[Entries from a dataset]
-----
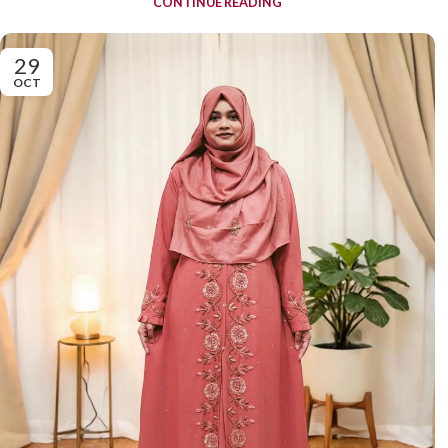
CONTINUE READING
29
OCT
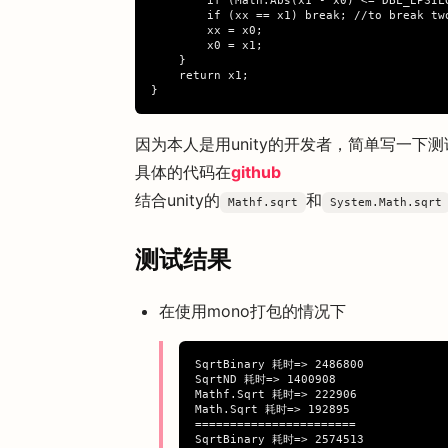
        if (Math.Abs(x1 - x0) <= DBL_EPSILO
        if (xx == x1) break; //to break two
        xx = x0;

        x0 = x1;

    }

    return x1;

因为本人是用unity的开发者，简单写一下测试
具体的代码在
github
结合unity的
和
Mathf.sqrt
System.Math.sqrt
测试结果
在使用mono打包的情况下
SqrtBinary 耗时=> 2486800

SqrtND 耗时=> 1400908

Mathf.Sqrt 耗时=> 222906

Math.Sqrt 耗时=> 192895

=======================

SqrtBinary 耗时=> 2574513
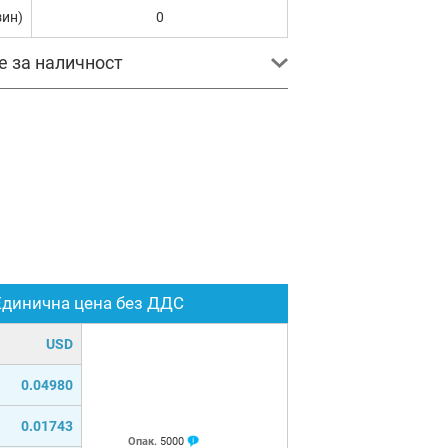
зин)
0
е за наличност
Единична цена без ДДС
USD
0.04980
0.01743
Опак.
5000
-----
◆ **Assignment**
Copy out the entries word for word, starting with the line containing "Mathf.Sqrt 耗时=> 222906" and continuing through the end of the entries, including both ends. Leave the pictures out of your answer.

◆ **Solution to this problem**
Mathf.Sqrt 耗时=> 222906

Math.Sqrt 耗时=> 192895

=======================

SqrtBinary 耗时=> 2574513
зин)
0
е за наличност
Единична цена без ДДС
USD
0.04980
0.01743
Опак.
5000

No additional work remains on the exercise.